Flourishing river bank area envisioned
Schoeneman's exit provides opportunity
Peter Harriman •
pharrima@argusleader.com • February 13, 2009
Plans were unveiled Thursday for a riverside development with a 100-room hotel, a restaurant and bar with outdoor seating, underground parking and retail, office and residential space on six acres between Eighth and 10th streets on the east bank of the Big Sioux River.
Drawings showing a preliminary concept for the project, on the site where Schoeneman's Lumber has been since 1912, were displayed during the annual meeting of Downtown Sioux Falls.
Before it becomes real, though, Al Schoeneman expects another three to five years to pass. "There are a lot of things to pull together before we start construction," he said.
The lumber yard will be out by August, however, as Schoeneman relocates it to a home center he is building in Harrisburg.
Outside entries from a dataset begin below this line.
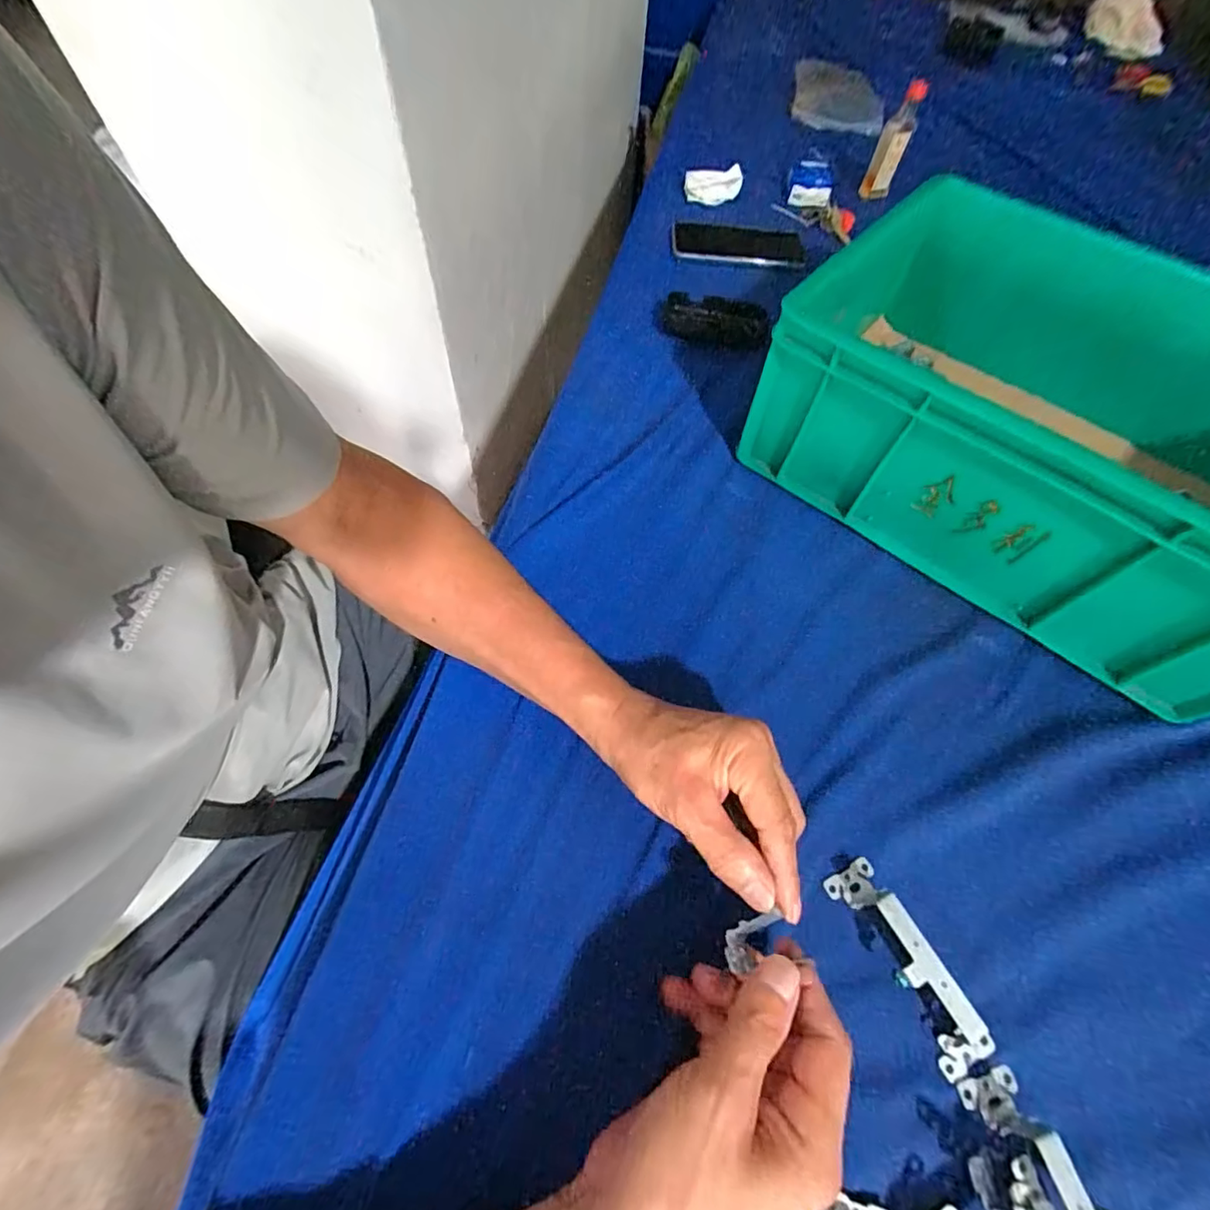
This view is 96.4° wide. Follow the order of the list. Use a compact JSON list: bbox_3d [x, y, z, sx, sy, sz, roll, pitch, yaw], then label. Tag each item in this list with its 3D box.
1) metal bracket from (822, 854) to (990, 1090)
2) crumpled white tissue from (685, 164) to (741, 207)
[{"bbox_3d":[0.169,0.196,0.297,0.032,0.032,0.104,-22,62,-14],"label":"metal bracket"},{"bbox_3d":[0.147,-0.573,0.741,0.077,0.039,0.025,3,59,-2],"label":"crumpled white tissue"}]

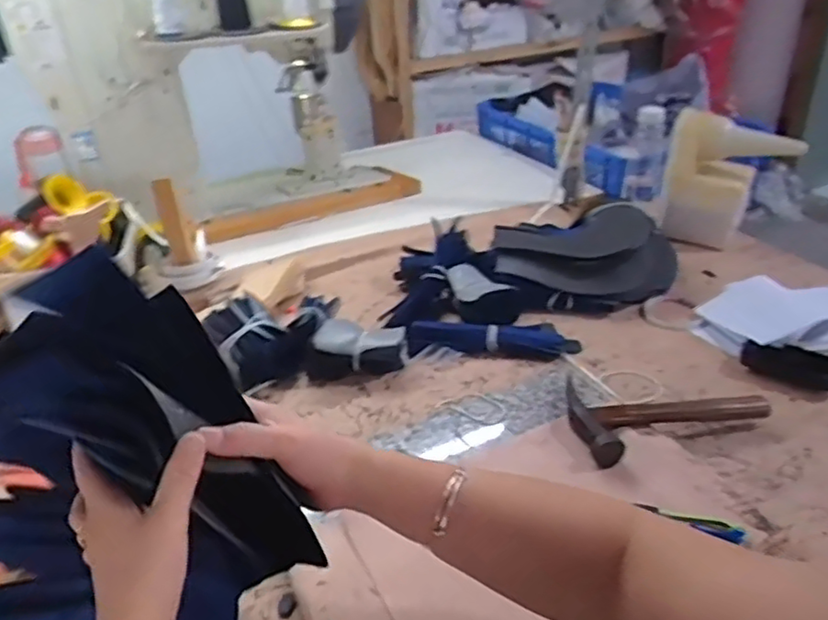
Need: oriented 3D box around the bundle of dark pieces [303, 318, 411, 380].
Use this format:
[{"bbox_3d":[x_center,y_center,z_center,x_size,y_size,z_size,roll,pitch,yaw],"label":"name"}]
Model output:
[{"bbox_3d":[-0.073,0.048,0.822,0.125,0.057,0.063,-3,31,0],"label":"bundle of dark pieces"}]

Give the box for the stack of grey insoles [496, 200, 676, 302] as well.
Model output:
[{"bbox_3d":[0.266,-0.083,0.968,0.287,0.091,0.158,-2,31,2],"label":"stack of grey insoles"}]

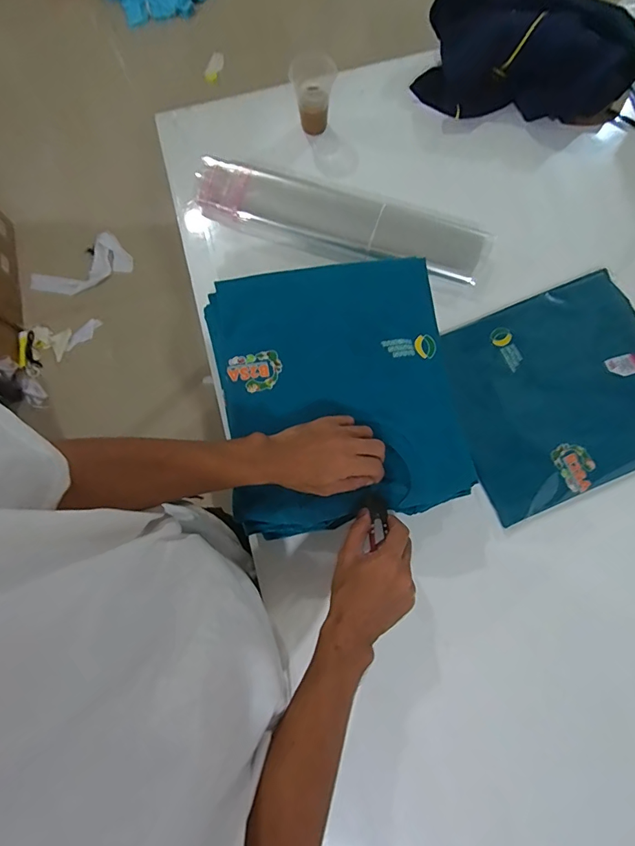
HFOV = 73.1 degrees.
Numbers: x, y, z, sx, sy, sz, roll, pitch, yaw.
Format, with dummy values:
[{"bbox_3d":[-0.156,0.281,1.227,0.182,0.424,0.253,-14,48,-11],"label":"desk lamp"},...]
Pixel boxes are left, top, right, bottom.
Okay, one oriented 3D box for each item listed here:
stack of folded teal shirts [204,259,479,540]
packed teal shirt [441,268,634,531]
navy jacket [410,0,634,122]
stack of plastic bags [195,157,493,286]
[{"bbox_3d":[0.027,-0.040,0.566,0.295,0.082,0.334,-12,78,-2],"label":"stack of folded teal shirts"},{"bbox_3d":[0.349,-0.047,0.611,0.320,0.012,0.285,-22,78,-4],"label":"packed teal shirt"},{"bbox_3d":[0.337,-0.568,0.670,0.334,0.117,0.149,18,79,5],"label":"navy jacket"},{"bbox_3d":[0.033,-0.309,0.651,0.451,0.051,0.086,17,79,5],"label":"stack of plastic bags"}]

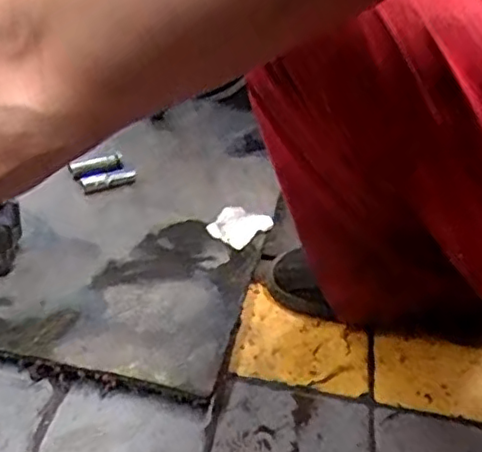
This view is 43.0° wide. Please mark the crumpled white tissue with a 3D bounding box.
[{"bbox_3d":[-0.004,-0.001,0.821,0.068,0.010,0.078,26,42,23],"label":"crumpled white tissue"}]

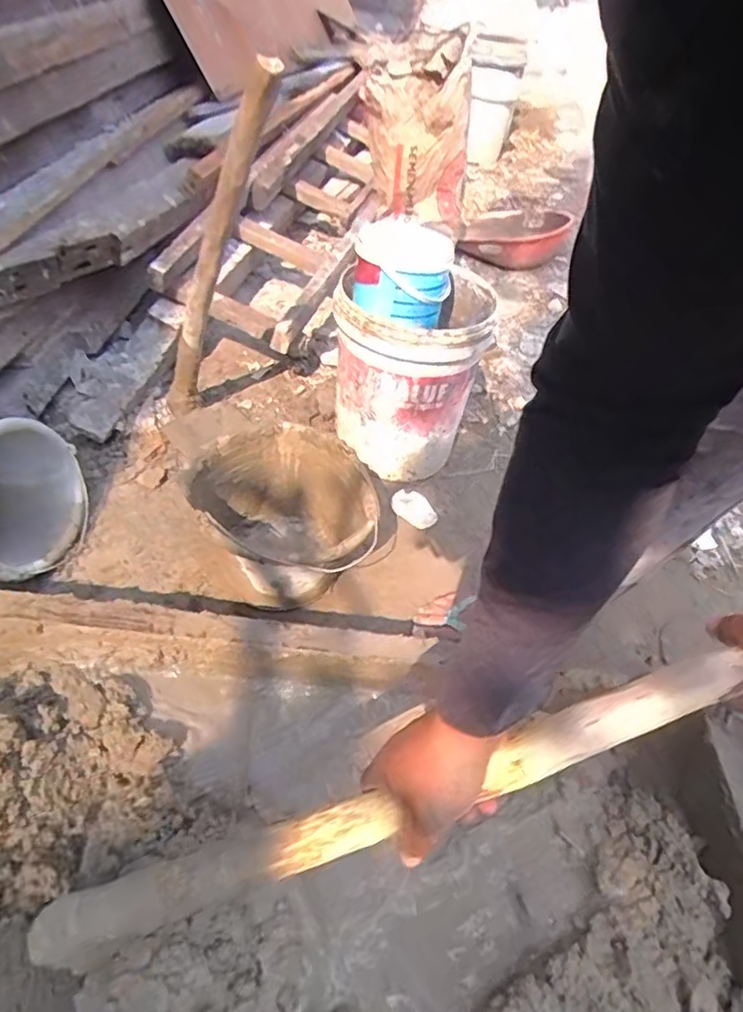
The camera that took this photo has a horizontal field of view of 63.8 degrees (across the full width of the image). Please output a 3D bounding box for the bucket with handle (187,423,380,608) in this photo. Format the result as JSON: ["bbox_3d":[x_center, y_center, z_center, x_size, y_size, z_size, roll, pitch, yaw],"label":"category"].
[{"bbox_3d":[-0.144,0.035,0.994,0.262,0.215,0.276,5,45,-5],"label":"bucket with handle"}]

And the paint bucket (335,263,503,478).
[{"bbox_3d":[0.077,-0.264,1.255,0.296,0.353,0.296,5,45,-5],"label":"paint bucket"}]

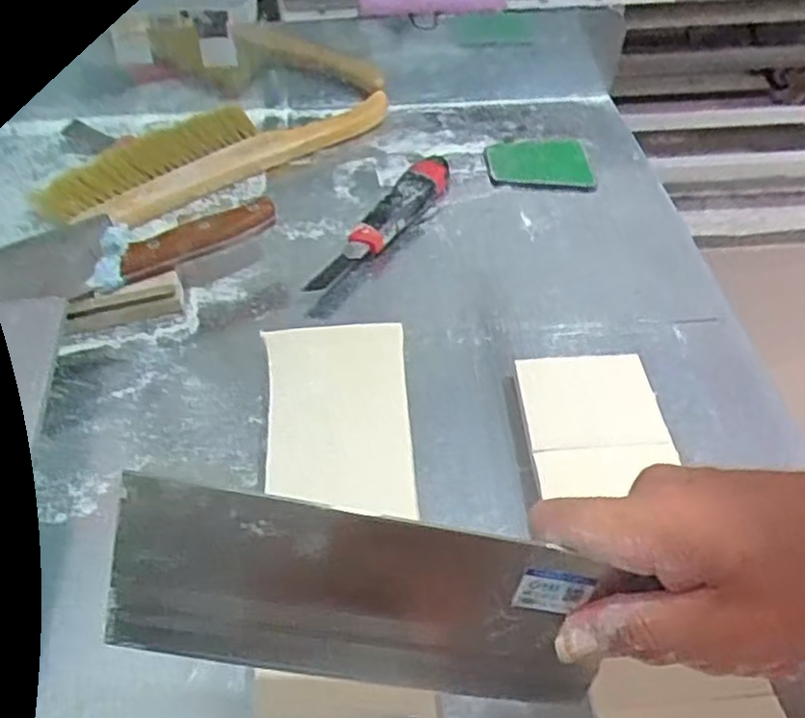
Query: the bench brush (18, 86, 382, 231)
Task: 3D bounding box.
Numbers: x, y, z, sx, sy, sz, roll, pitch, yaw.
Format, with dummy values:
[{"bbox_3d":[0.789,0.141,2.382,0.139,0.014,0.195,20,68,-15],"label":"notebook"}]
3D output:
[{"bbox_3d":[-0.175,-0.208,0.712,0.346,0.031,0.113,-34,57,-27],"label":"bench brush"}]

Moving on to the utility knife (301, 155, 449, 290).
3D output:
[{"bbox_3d":[-0.015,-0.116,0.625,0.038,0.025,0.192,27,53,21],"label":"utility knife"}]

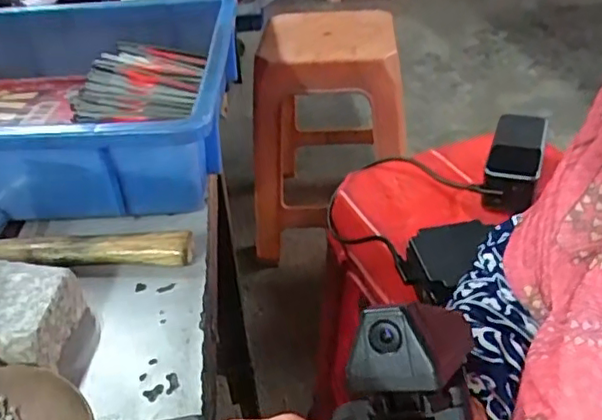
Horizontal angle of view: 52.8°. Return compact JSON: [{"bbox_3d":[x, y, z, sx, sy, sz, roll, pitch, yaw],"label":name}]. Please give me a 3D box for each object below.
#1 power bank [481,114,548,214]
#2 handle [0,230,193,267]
[{"bbox_3d":[0.234,-0.054,0.664,0.054,0.050,0.138,10,38,19],"label":"power bank"},{"bbox_3d":[-0.136,0.027,0.387,0.132,0.020,0.018,-3,35,2],"label":"handle"}]

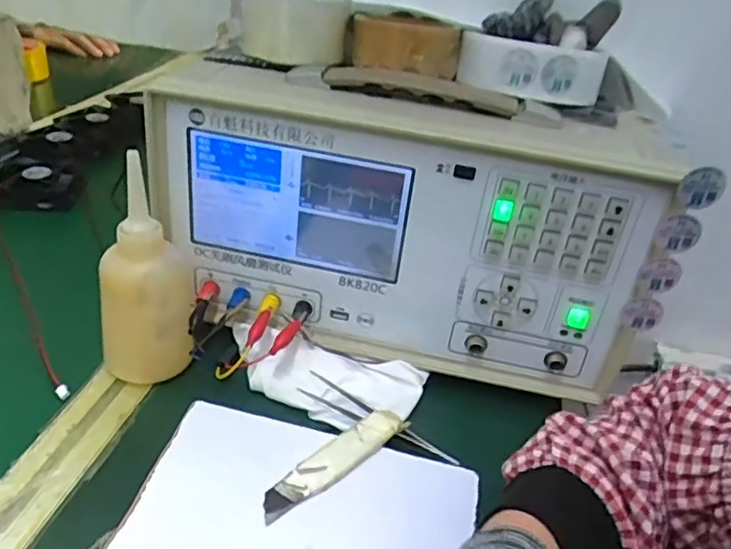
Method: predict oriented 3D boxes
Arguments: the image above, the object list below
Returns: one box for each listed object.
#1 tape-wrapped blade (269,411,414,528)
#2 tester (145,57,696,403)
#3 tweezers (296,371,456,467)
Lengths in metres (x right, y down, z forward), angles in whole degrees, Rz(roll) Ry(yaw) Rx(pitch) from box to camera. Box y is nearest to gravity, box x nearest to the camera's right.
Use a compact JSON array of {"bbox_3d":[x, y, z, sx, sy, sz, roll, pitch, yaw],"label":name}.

Some of the existing sheds will be torn down then, and before it becomes anything else the site will become a construction equipment and supply staging area for a planned expansion of the First National Bank at 100 S. Phillips Ave., Schoeneman said.
Seeing the prime river-view land reborn as the kind of vibrant development depicted at the meeting is a fond hope for some with a stake in downtown.
Jeff Scherschligt inaugurated the long-planned redevelopment of the east bank when he built Cherapa Place, a 140,000-square-foot office complex north of Eighth Street, where the Zip Feed mill formerly stood. Development at the Schoeneman site would be the next jewel in a necklace of new businesses and amenities along the river, and "it shows 'build it and they will come.' It creates excitement," he said.
"If the economy was more robust, you would see it happen quicker," he adds. "But the city could hurry it up just by building an event center downtown. Then this would all happen quickly."
City Council member Greg Jamison said he's mindful of the spirited debate on where to build events and convention facilities, but he acknowledges "there's a lot of value to putting it downtown.
"Wherever it goes, though, downtown or at the Arena, I would love to cut the ribbon on it as soon as we can. It's a huge economic engine we're missing out on."
Perspective Inc. helped develop the concept and did the drawings of what could be done with the Schoeneman site. But Keith Neuharth of RSArchitects and a member of the DTSF design assistance committee, eyed them with interest.
"Everyone would like it to happen soon," he said.
Tasteful development at Schoeneman's would leave a positive first impression on people coming downtown from the east, Neuharth said.
"The goal is to have all these developments tie together and link them with certain design elements into a cohesive whole so when we're finished, everything looks designed together," he said of the grand scheme for the river bank between downtown and Falls Park.
Where Scherschligt sees a new events center as the catalyst to spur development, new Downtown Sioux Falls President Larry Rehfeld said demolition will kick it off.
"A huge issue is that river ramp," the parking structure spanning the Big Sioux south of Eighth Street. "It's a huge impediment to development," he said.
There is an ongoing effort to find a new site for the 500 people who park in the big white facility. That will have to be completed before the aging ramp can be removed. "We put quite a bit of money into it five years ago and more money this year," Rehfeld said. Still, the building's structural integrity is declining.
"It's about outlived its usefulness," he said.
Rehfeld is pleased with the Schoeneman redevelopment concept. Nothing is set in stone, though, Schoeneman said. Efforts are ongoing to attract a hotel; Schoeneman said he hasn't even begun to work on financing; and if a compelling case is made for alternative development, such as devoting the entire site to new office space, the concept displayed Thursday could be changed.
Whatever happens, the site, probably will be a focal point for continued development along the east bank, Neuharth said.